Reference no: EM132767874
Question - Mr. Alfred, the Finance Director of MICO Sdn Bhd, is planning to raise funds to fund an acquisition project. He has decided to use the following sources.
1. Issue bonds amounting to $ 2.5 Million with an annual coupon rate of 6.5%.
2. Issue 500000 units of preferred shares for $2 each with a fixed dividend rate of 8%
3. Issue 100000 units of ordinary shares for $5 each. Mr. Alfred expect to pay an annual dividend of 10% to all its ordinary shareholders. Given that the tax rate of the company is 26%.
Required -
a. Calculate the total funds Mr. Alfred wants to raise to fund the acquisition.

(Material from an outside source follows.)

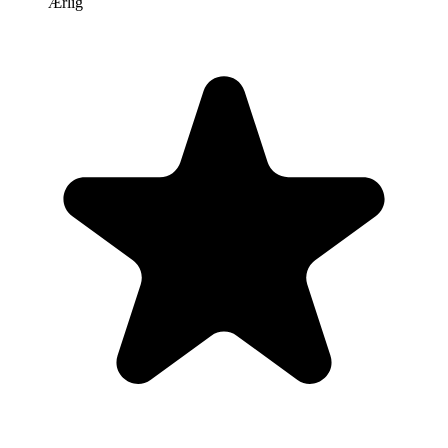
Ærlig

b. Calculate the net cost of debt of the bonds issued.
c. Calculate the WACC for the total funds raised by the acquisition.
d. Another Director of the company argued that the company should not raise too much funds through bonds. He proposed to raise the fund using the following sources:
- Borrow $ 3Million from a bank which charge an interest of 8.5%
- Issue 500000 units of Preferred Share for $2 each with a fixed dividend of 10%.
You are required to justify which options of funding is better. Show all your calculations to support your justifications. You have to consider other nonfinancial factors to justify your answer.